Lokakarya Edukasi Seni Inklusif: Gerbang Kesetaraan dan Pengetahuan Seni dengan Disabilitas

Tulisan & ilustrasi oleh
Indira Natalia

Sumber foto dan cuplikan video dari dia.lo.gue artspace

Langkah demi langkah kulalui menuju ruang terbuka di Dia.Lo.Gue Artspace, 11 Oktober 2024. Pada tanggal tersebut, Dia.Lo.Gue Artspace sedang melaksanakan salah satu dari rangkaian program publik dalam pameran Warna-Warna Volume II Pusparagam Seni Disabilitas. Mereka mengadakan lokakarya sekaligus temu wicara bertajuk Wicara & Lokakarya Edukasi Seni Inklusif. Acara tersebut dihadiri oleh puluhan peserta Tuli serta beberapa peserta Dengar. Narasumber yang mengisi temu wicara dalam kegiatan ini terdiri dari dua orang, yaitu Nin Djani (Dengar), seorang Kurator Edukasi Museum of Modern And Contemporary Art in Nusantara (disingkat Museum MACAN), dan Intan Adelia (Tuli), perwakilan dari Pop Joy Sign. Temu wicara ini juga dimoderatori oleh Agung Hujatnika, seorang Kurator.
■ ■ ■ ■ ■ ■ ■
**Latihan Singkat A**
Berdasarkan teks tentang lokakarya seni inklusif, jelaskan kegiatan apa yang diadakan Dia.Lo.Gue Artspace pada 11 Oktober 2024 dan menjadi bagian dari rangkaian apa kegiatan itu.
**Latihan Singkat B**
Dalam teks tentang lokakarya seni inklusif, ubah paragraf yang diawali "Langkah demi langkah kulalui" menjadi daftar singkat yang memuat fakta-fakta utamanya.

**Kumpulan Data**
■ ■ ■ ■ ■ ■ ■
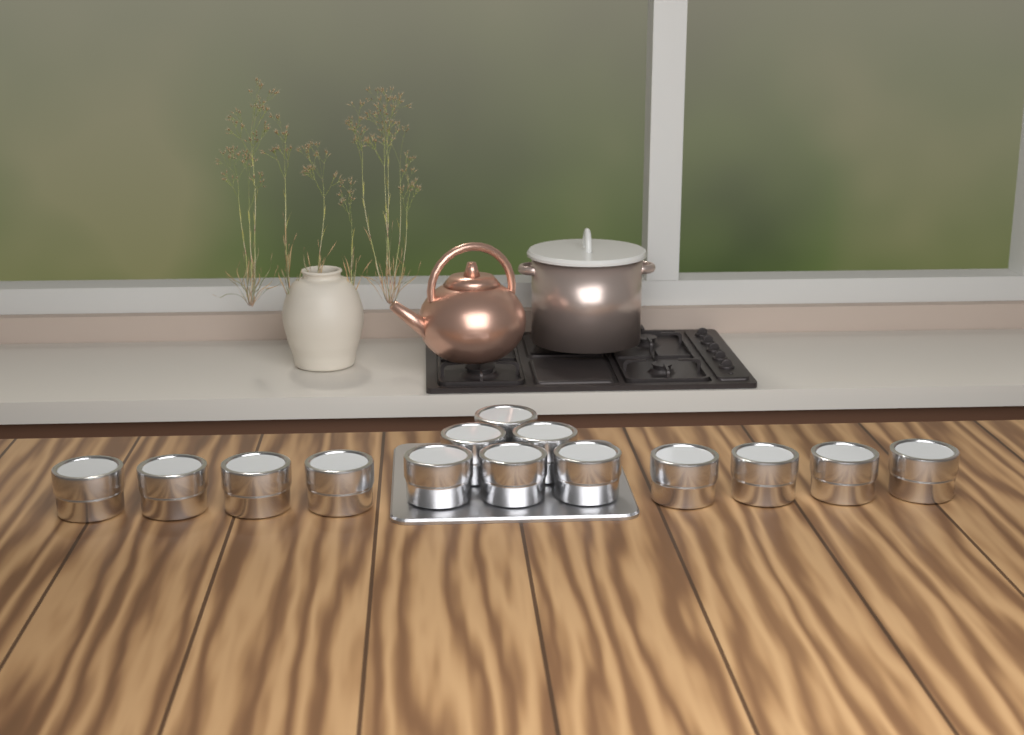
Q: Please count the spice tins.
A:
■ ■ ■ ■ ■ ■ ■
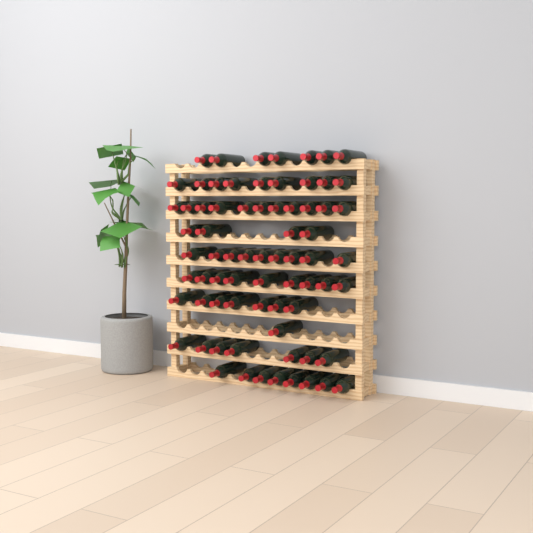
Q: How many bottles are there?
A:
■ ■ ■ ■ ■ ■ ■
**Hasil A**
Pada 11 Oktober 2024, Dia.Lo.Gue Artspace mengadakan lokakarya sekaligus temu wicara bertajuk Wicara & Lokakarya Edukasi Seni Inklusif. Kegiatan itu merupakan salah satu dari rangkaian program publik dalam pameran Warna-Warna Volume II Pusparagam Seni Disabilitas.

**Hasil B**
- Tempat dan tanggal: ruang terbuka Dia.Lo.Gue Artspace, 11 Oktober 2024.
- Kegiatan: Wicara & Lokakarya Edukasi Seni Inklusif, yaitu lokakarya sekaligus temu wicara.
- Rangkaian: salah satu program publik dalam pameran Warna-Warna Volume II Pusparagam Seni Disabilitas.
- Peserta: puluhan peserta Tuli dan beberapa peserta Dengar.
- Narasumber: Nin Djani (Dengar), Kurator Edukasi Museum of Modern And Contemporary Art in Nusantara (Museum MACAN), dan Intan Adelia (Tuli), perwakilan Pop Joy Sign.
- Moderator: Agung Hujatnika, seorang kurator.